Launching Ray Clusters on AWS
To start an AWS Ray cluster, you should use the Ray cluster launcher with the AWS Python SDK.
Using the Cluster Management CLI
Install Ray cluster launcher
The Ray cluster launcher is part of the ray CLI. Use the CLI to start, stop and attach to a running ray cluster using commands such as ray up, ray down and ray attach. You can use pip to install the ray CLI with cluster launcher support. Follow the Ray installation documentation for more detailed instructions.
# install ray
pip install -U ray[default]
Install and Configure AWS Python SDK (Boto3)
Next, install AWS SDK using pip install -U boto3 and configure your AWS credentials following the AWS guide (opens in a new tab). Boto3 will look in several locations when searching for credentials. The mechanism in which Boto3 looks for credentials is to search through a list of possible locations and stop as soon as it finds credentials. The order in which Boto3 searches for credentials is:
- Passing credentials as parameters in the
boto.client()

* Records

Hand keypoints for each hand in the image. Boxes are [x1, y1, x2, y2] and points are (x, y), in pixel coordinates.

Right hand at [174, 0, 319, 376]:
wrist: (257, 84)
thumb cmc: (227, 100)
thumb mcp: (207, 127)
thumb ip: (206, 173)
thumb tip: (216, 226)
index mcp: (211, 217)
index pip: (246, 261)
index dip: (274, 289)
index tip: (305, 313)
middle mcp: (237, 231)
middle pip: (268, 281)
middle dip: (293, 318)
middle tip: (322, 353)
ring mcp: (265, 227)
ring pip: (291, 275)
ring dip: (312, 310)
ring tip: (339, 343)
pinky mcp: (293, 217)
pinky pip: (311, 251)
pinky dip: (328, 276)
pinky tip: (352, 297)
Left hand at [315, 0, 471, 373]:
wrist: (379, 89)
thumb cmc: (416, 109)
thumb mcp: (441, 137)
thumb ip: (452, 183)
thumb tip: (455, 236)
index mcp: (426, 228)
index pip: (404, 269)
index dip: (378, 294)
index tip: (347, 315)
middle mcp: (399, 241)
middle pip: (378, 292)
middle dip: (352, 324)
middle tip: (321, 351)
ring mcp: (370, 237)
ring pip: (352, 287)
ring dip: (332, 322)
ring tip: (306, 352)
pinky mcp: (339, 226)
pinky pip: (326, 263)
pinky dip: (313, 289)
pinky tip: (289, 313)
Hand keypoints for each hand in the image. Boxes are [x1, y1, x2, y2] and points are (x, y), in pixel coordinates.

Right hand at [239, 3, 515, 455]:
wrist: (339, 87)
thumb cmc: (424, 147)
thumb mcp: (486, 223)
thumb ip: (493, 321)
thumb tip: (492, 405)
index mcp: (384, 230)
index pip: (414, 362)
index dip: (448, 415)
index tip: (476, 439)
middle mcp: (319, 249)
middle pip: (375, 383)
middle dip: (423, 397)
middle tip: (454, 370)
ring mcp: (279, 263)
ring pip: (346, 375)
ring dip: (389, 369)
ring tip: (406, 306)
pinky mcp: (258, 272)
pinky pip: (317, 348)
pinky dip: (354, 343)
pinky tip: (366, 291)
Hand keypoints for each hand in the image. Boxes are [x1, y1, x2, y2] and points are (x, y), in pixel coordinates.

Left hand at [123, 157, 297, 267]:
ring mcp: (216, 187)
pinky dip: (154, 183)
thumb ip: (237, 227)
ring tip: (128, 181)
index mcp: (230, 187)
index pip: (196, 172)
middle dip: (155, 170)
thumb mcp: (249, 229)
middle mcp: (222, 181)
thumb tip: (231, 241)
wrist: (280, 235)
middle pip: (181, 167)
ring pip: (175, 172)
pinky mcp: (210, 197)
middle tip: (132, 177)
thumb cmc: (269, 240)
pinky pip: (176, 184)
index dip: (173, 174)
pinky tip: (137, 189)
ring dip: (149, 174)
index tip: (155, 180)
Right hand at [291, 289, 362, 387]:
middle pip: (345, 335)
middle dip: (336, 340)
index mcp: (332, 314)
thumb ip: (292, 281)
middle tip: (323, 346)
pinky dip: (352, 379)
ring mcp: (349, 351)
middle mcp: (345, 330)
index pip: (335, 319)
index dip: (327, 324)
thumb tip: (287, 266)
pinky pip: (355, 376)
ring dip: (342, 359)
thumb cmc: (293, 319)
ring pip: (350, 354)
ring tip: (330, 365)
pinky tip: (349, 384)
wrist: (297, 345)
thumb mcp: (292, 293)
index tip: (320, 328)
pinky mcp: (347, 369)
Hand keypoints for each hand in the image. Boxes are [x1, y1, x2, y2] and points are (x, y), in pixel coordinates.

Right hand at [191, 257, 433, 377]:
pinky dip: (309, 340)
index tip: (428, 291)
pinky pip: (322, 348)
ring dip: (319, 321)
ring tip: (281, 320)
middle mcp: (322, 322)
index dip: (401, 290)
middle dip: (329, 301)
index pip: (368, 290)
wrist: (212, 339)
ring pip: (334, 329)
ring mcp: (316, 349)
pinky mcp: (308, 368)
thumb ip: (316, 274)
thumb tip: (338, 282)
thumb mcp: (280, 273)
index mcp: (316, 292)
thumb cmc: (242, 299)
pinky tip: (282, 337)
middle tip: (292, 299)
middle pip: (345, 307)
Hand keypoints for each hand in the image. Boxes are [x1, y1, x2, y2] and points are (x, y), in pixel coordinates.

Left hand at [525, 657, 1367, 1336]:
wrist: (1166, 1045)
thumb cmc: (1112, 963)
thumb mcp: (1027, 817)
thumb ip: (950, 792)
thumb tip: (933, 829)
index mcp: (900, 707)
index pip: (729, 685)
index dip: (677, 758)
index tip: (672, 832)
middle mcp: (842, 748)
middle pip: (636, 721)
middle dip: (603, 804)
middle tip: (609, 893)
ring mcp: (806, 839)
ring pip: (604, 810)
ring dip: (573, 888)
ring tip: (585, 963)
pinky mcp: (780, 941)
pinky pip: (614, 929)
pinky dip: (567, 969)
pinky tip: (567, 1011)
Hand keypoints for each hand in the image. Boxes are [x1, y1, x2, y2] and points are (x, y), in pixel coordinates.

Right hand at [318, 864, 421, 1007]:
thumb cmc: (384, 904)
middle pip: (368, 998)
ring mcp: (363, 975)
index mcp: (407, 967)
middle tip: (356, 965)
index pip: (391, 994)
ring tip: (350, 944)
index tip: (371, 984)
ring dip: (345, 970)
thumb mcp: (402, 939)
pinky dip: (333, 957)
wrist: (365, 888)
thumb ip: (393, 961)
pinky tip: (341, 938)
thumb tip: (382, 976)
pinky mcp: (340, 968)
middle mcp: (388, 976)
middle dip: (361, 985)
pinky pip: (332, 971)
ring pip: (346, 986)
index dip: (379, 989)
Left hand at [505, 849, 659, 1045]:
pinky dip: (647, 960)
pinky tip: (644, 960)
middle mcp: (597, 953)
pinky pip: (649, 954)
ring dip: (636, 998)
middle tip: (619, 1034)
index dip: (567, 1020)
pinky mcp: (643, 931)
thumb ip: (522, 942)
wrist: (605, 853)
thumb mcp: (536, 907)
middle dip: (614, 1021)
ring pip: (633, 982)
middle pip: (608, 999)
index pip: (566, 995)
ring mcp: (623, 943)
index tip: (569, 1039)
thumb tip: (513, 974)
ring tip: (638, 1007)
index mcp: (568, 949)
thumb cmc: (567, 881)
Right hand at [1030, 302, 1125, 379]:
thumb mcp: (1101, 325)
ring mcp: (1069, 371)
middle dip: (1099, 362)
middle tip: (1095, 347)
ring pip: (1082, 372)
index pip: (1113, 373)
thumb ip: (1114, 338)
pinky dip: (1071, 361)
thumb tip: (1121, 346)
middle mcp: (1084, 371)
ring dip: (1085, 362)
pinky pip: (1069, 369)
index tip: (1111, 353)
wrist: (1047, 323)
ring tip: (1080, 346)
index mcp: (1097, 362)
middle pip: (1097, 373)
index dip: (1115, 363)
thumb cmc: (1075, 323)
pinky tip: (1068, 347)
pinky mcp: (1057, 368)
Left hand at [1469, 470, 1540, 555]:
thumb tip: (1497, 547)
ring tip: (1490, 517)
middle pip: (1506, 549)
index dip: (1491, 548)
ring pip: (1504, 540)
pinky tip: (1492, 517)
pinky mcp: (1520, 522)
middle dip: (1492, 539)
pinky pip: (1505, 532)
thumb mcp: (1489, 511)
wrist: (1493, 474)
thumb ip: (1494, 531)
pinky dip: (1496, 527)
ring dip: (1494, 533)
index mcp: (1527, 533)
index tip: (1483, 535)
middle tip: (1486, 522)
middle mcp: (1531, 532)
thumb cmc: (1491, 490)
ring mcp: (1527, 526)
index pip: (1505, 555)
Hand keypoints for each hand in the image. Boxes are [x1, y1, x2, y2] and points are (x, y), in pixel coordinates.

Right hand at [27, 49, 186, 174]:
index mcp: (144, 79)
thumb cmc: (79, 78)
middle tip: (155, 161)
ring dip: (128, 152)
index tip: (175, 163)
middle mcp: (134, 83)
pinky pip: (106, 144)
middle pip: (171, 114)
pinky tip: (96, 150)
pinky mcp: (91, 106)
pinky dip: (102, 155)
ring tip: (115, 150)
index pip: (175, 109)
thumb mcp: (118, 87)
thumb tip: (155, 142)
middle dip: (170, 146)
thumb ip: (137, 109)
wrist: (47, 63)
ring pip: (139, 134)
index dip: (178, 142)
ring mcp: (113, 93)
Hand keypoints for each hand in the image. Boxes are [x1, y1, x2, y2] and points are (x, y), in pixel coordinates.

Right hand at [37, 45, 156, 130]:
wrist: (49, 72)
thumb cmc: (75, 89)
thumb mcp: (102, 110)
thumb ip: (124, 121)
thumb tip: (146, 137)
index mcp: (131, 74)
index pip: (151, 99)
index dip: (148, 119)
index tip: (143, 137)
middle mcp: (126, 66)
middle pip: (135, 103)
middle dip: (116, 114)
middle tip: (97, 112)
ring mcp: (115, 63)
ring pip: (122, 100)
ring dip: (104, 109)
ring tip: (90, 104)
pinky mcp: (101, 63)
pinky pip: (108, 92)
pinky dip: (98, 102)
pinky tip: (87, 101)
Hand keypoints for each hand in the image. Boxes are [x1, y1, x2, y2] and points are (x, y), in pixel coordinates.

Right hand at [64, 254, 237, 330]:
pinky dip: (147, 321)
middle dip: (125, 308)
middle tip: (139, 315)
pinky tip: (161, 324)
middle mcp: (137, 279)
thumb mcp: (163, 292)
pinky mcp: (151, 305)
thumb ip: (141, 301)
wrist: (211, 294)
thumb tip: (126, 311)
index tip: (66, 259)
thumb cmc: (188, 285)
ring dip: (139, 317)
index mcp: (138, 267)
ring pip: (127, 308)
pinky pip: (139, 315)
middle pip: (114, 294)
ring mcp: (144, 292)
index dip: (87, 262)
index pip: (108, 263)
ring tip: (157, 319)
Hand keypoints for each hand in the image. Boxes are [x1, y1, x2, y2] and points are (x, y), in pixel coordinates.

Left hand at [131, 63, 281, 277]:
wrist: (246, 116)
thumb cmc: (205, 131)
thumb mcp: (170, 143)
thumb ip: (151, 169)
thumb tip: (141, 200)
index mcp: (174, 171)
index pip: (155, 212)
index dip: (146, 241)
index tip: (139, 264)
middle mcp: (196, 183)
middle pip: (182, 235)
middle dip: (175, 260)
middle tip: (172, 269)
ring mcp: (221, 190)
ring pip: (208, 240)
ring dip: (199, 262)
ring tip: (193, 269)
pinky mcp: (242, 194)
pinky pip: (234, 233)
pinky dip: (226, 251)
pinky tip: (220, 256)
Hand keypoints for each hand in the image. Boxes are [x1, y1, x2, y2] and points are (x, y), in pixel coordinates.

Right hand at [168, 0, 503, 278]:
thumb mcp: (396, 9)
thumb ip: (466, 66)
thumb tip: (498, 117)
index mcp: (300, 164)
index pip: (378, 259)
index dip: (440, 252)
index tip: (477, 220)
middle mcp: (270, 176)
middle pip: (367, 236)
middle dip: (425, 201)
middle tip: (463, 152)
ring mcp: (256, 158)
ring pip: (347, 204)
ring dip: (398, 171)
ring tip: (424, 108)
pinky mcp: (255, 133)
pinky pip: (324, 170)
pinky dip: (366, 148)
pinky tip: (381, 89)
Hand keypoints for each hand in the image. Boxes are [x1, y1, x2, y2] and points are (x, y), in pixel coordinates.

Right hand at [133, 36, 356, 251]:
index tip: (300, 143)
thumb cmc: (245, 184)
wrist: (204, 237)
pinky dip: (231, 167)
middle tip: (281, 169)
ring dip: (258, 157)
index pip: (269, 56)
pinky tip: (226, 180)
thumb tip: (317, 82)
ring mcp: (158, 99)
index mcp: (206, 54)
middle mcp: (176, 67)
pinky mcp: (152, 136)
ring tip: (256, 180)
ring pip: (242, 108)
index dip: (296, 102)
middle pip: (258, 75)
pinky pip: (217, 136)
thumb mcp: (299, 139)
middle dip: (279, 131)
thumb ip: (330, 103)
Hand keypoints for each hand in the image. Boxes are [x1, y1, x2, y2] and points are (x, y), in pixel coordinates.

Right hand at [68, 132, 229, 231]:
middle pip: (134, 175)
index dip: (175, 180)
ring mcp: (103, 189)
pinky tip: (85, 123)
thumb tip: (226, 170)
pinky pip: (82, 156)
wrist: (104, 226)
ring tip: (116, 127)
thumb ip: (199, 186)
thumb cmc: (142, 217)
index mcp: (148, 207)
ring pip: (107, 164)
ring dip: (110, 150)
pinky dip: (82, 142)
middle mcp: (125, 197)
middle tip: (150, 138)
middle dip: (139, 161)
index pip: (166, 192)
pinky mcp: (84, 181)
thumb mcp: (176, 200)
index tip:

* Your assignment
Transcribe word for word the passage of the text on launching Ray clusters on AWS, starting at "# install ray" and ending at "boto.client()".

* Response to the task
# install ray
pip install -U ray[default]
Install and Configure AWS Python SDK (Boto3)
Next, install AWS SDK using pip install -U boto3 and configure your AWS credentials following the AWS guide (opens in a new tab). Boto3 will look in several locations when searching for credentials. The mechanism in which Boto3 looks for credentials is to search through a list of possible locations and stop as soon as it finds credentials. The order in which Boto3 searches for credentials is:
- Passing credentials as parameters in the
boto.client()